■ ASSIGNED TASK ■
Please return, exactly and only, the lines beginning at the top of the entries below and ending with the line containing "has a passion for studying the"; keep out the pictures.

■ AVAILABLE DATA ■
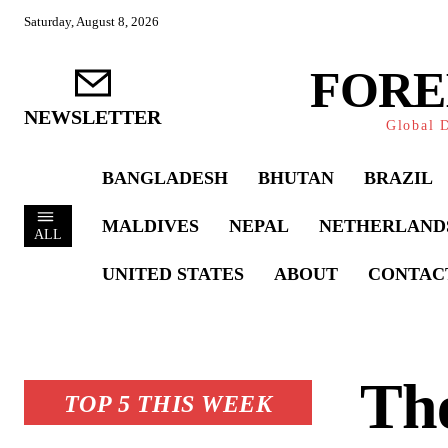
Saturday, August 8, 2026
FORE
NEWSLETTER
Global D
BANGLADESH
BHUTAN
BRAZIL
MALDIVES
NEPAL
NETHERLAND
ALL
UNITED STATES
ABOUT
CONTAC
The
TOP 5 THIS WEEK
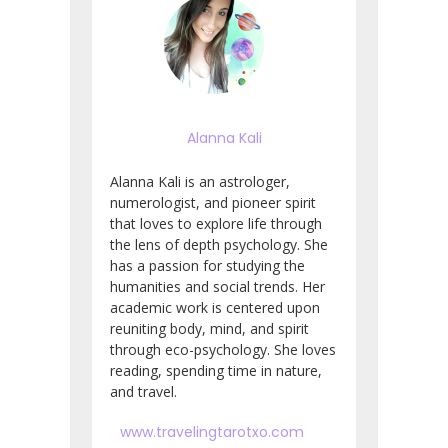
Alanna Kali
Alanna Kali is an astrologer,
numerologist, and pioneer spirit
that loves to explore life through
the lens of depth psychology. She
has a passion for studying the
humanities and social trends. Her
academic work is centered upon
reuniting body, mind, and spirit
through eco-psychology. She loves
reading, spending time in nature,
and travel.
www.travelingtarotxo.com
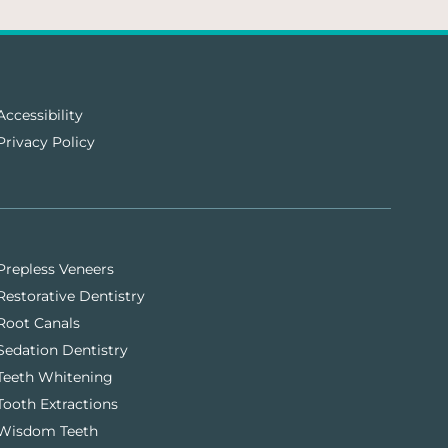
Accessibility
Privacy Policy
Prepless Veneers
Restorative Dentistry
Root Canals
Sedation Dentistry
Teeth Whitening
Tooth Extractions
Wisdom Teeth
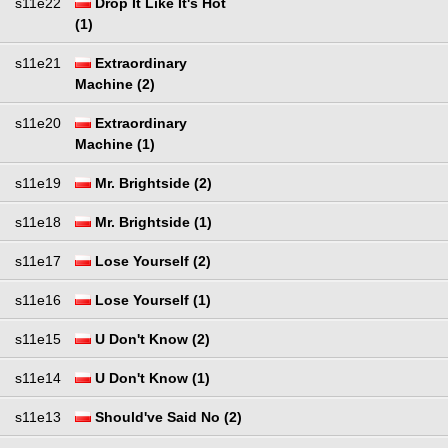
s11e22
Drop It Like It's Hot
(1)
s11e21
Extraordinary
Machine (2)
s11e20
Extraordinary
Machine (1)
s11e19
Mr. Brightside (2)
s11e18
Mr. Brightside (1)
s11e17
Lose Yourself (2)
s11e16
Lose Yourself (1)
s11e15
U Don't Know (2)
s11e14
U Don't Know (1)
s11e13
Should've Said No (2)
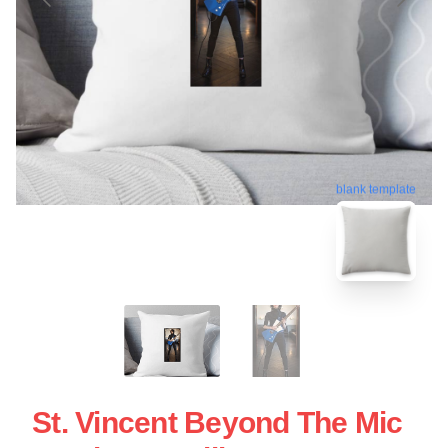
blank template
St. Vincent Beyond The Mic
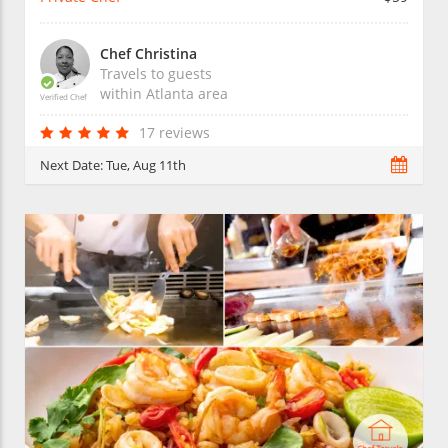
Chef Christina
Travels to guests
within
Atlanta
area
Verified Chef
17 reviews
Next Date:
Tue, Aug 11th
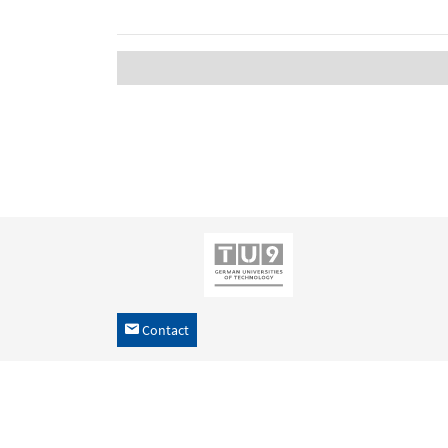
Contact
h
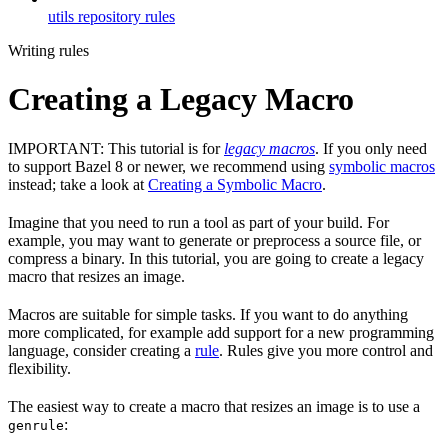
utils repository rules
Writing rules
Creating a Legacy Macro
IMPORTANT: This tutorial is for
legacy macros
. If you only need
to support Bazel 8 or newer, we recommend using
symbolic macros
instead; take a look at
Creating a Symbolic Macro
.
Imagine that you need to run a tool as part of your build. For
example, you may want to generate or preprocess a source file, or
compress a binary. In this tutorial, you are going to create a legacy
macro that resizes an image.
Macros are suitable for simple tasks. If you want to do anything
more complicated, for example add support for a new programming
language, consider creating a
rule
. Rules give you more control and
flexibility.
The easiest way to create a macro that resizes an image is to use a
:
genrule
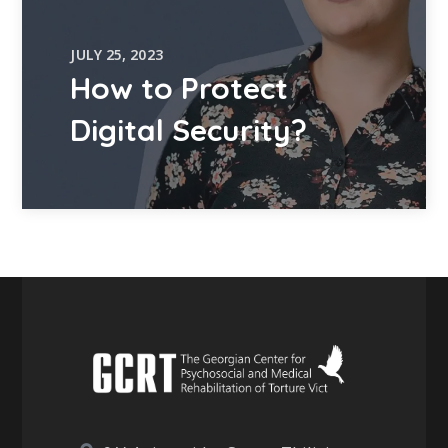
JULY 25, 2023
How to Protect
Digital Security?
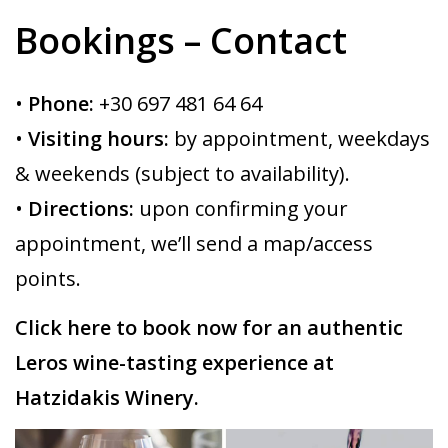
Bookings – Contact
•
Phone:
+30 697 481 64 64
•
Visiting hours:
by appointment, weekdays
& weekends (subject to availability).
•
Directions:
upon confirming your
appointment, we’ll send a map/access
points.
Click here to book now for an authentic
Leros wine-tasting experience at
Hatzidakis Winery.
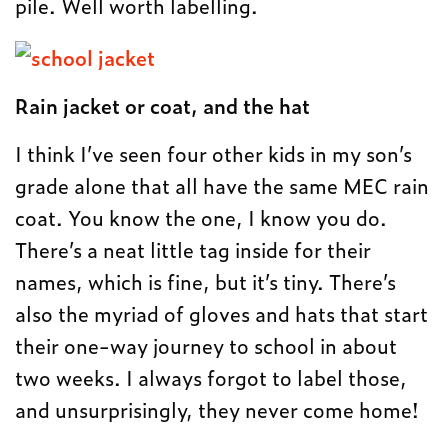
pile. Well worth labelling.
Rain jacket or coat, and the hat
I think I’ve seen four other kids in my son’s
grade alone that all have the same MEC rain
coat. You know the one, I know you do.
There’s a neat little tag inside for their
names, which is fine, but it’s tiny. There’s
also the myriad of gloves and hats that start
their one-way journey to school in about
two weeks. I always forgot to label those,
and unsurprisingly, they never come home!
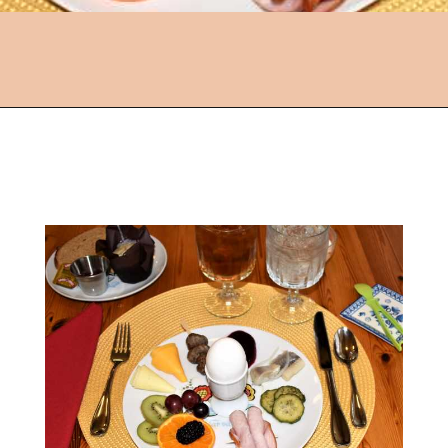
Opening
https://followthepiper.com/lindsborg-kansas-touch-sweden-middle-america/?utm_source=discover&utm_medium=organic&utm_campaign=web_story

■ EXERCISE OUTPUT ■
Saturday, August 8, 2026
FORE
NEWSLETTER
Global D
BANGLADESH
BHUTAN
BRAZIL
MALDIVES
NEPAL
NETHERLAND
ALL
UNITED STATES
ABOUT
CONTAC
The
TOP 5 THIS WEEK
Alanna Kali
Alanna Kali is an astrologer,
numerologist, and pioneer spirit
that loves to explore life through
the lens of depth psychology. She
has a passion for studying the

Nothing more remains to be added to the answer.